It can be very challenging for schools to balance the needs of the victim and the person who has caused them harm if they attend the same school or college. Ofsted has recommended that schools need clearer guidance regarding long-term investigations of harmful sexual behaviour (HSB) or when a criminal investigation doesn’t lead to prosecution or conviction. 

Government guidance

It’s worth noting that statutory guidance also applies to incidents that happen outside of school, including online: 

‘Abuse that occurs online or outside of the school or college should not be downplayed and should be treated equally seriously.’

Current guidance also states:

  1. A behaviour policy should include measures to prevent child-on-child abuse and the response to incidents of such abuse. 
  2. ‘Schools should be clear in every aspect of their culture that sexual violence and sexual harassment are never acceptable, and will not be tolerated and that pupils whose behaviour falls below expectations will be sanctioned.’
  3. ‘Responding assertively to sexually inappropriate behaviour is an important intervention that helps prevent challenging, abusive and/or violent behaviour.’ 

Verge of Harming

“Young people who display harmful sexual behaviour often experience other emotional, behavioural and peer-related difficulties.”
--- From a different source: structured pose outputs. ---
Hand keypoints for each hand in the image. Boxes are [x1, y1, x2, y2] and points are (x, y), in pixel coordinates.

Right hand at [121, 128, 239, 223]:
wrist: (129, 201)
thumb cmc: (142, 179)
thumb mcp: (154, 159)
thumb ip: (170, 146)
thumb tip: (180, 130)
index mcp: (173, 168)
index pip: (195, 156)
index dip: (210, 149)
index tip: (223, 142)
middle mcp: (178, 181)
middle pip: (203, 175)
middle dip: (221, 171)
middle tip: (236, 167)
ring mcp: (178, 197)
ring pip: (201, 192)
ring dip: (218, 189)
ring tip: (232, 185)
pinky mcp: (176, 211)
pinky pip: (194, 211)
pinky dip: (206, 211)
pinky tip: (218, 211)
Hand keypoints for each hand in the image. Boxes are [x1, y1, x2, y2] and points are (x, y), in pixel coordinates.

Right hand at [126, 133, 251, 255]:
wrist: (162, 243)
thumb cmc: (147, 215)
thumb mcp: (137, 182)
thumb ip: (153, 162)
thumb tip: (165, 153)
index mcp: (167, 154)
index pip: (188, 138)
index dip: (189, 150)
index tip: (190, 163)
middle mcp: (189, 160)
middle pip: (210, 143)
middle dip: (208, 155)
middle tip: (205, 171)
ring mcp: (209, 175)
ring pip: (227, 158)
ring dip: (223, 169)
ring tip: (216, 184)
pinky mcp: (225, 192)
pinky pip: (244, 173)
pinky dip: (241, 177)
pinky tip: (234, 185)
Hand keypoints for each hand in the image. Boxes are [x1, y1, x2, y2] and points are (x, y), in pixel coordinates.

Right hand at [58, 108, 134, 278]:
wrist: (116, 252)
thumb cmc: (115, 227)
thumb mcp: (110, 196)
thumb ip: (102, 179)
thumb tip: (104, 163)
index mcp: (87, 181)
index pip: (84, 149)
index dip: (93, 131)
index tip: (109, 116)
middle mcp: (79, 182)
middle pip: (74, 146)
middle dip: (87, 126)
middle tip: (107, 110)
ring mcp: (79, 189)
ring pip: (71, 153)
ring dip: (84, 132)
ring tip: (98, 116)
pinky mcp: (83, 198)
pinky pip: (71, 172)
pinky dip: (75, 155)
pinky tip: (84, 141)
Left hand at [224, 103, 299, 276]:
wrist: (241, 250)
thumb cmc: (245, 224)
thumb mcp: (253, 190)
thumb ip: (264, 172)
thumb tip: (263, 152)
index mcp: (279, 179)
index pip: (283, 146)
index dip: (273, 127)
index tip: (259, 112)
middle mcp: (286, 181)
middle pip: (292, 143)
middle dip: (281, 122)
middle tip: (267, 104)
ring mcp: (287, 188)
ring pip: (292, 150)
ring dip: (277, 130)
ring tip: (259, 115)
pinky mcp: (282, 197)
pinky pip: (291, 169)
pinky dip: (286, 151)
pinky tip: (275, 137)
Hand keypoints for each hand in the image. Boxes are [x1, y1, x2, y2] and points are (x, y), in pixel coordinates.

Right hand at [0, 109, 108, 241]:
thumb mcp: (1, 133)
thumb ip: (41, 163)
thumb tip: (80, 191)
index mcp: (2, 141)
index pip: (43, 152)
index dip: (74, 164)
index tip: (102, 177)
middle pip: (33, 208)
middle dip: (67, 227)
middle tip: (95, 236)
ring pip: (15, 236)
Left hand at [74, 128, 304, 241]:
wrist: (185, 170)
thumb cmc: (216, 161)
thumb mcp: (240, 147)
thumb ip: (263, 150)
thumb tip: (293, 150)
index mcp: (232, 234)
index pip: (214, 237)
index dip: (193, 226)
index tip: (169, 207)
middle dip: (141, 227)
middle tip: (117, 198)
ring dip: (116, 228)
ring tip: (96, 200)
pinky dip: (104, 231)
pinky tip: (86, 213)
In 2023 SafeLives published their ‘Verge of Harming’ report, exploring abuse in young people’s relationships, and support for young people who harm. 30% of young people they surveyed said they had used harmful behaviours in a relationship. These were some of their other key findings:

  • Young people provided a range of reasons or justification for harmful behaviour, including:
    • Trust issues – feeling insecure, fear of rejection, a means to maintain a relationship.
    • Emotional dysregulation – inability to manage big emotions. 
    • Adverse experiences – linked to their own experience of trauma, the ‘normalisation of harm’. 
    • In response to someone else’s unwanted behaviour – violent resistance, as a form of punishment. 
    • Power – a means to gain power and control, for their enjoyment. 
  • Young people and practitioners felt that conversations around healthy and unhealthy relationships should start before young people begin to have romantic relationships. 
  • Things young people felt would have helped them not to harm included:
    • Having a space to discuss their behaviours and get advice. 
    • Being about to reflect on their own thoughts and actions. 

One of the report’s recommendations was that the response to young people who harm should be supportive rather than solely punitive, ensuring that ‘when consequences/punishment are a necessary response…this does not happen without support and behaviour change work also being provided.’ 
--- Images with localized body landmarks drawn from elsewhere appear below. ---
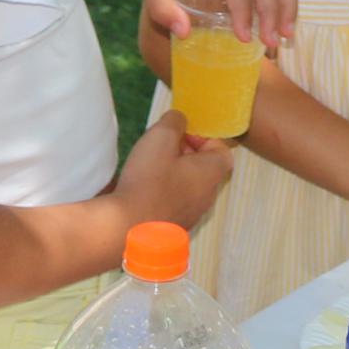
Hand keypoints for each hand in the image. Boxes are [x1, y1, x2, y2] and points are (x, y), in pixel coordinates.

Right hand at [114, 111, 238, 234]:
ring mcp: (192, 216)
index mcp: (212, 173)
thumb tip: (179, 120)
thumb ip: (175, 121)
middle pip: (203, 167)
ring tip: (148, 167)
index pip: (221, 149)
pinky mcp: (173, 228)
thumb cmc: (149, 180)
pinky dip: (162, 192)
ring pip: (188, 185)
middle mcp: (208, 197)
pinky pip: (174, 202)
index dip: (202, 137)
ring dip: (172, 173)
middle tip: (160, 147)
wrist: (127, 228)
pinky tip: (141, 189)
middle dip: (184, 153)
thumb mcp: (161, 137)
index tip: (179, 135)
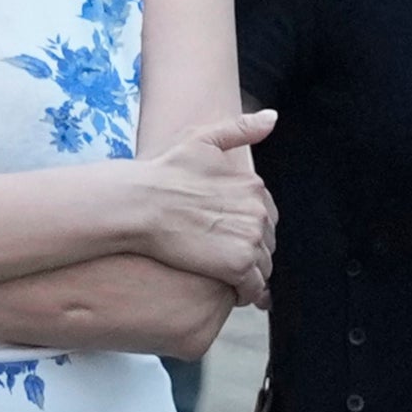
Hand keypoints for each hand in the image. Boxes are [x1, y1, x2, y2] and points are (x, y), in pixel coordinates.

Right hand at [126, 108, 280, 293]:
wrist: (139, 204)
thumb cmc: (163, 172)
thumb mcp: (202, 139)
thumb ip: (240, 128)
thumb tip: (272, 118)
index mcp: (254, 185)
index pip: (267, 216)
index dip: (249, 229)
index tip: (230, 237)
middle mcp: (259, 211)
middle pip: (268, 242)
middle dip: (252, 251)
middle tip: (226, 259)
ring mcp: (250, 239)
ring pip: (264, 266)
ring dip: (251, 274)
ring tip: (228, 279)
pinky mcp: (237, 265)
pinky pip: (254, 286)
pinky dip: (248, 292)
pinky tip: (232, 292)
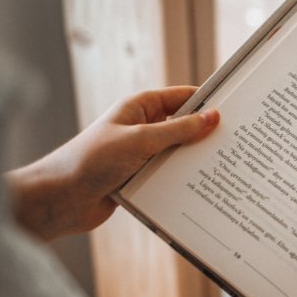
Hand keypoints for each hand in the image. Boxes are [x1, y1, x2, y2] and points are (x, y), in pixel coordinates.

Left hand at [7, 86, 219, 239]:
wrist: (60, 199)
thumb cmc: (92, 160)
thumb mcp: (141, 140)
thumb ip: (179, 129)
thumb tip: (212, 117)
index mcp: (140, 107)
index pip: (182, 97)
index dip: (208, 102)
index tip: (235, 111)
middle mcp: (143, 128)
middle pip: (184, 127)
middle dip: (206, 135)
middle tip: (235, 144)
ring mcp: (142, 154)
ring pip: (179, 154)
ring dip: (194, 162)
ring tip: (223, 168)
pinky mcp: (141, 178)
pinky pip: (169, 176)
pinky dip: (183, 181)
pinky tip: (202, 189)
The Lucy Faithfull Foundation has developed a ‘Harmful sexual behaviour (HSB) prevention toolkit.’

The Respect Young People’s Service supports professionals to respond effectively to young people’s use of violence and abuse in family and intimate relationships. They offer training to practitioners to support the delivery of a toolkit aimed at reducing the harm caused by abuse in teenage and intimate relationships. 


Young people who use harmful behaviours are often reluctant to ask for support. It’s important to let young people know that help is available. 

Respect UK leads on the development of safe, effective work with perpetrators, male victims, and young people using violence in their close relationships.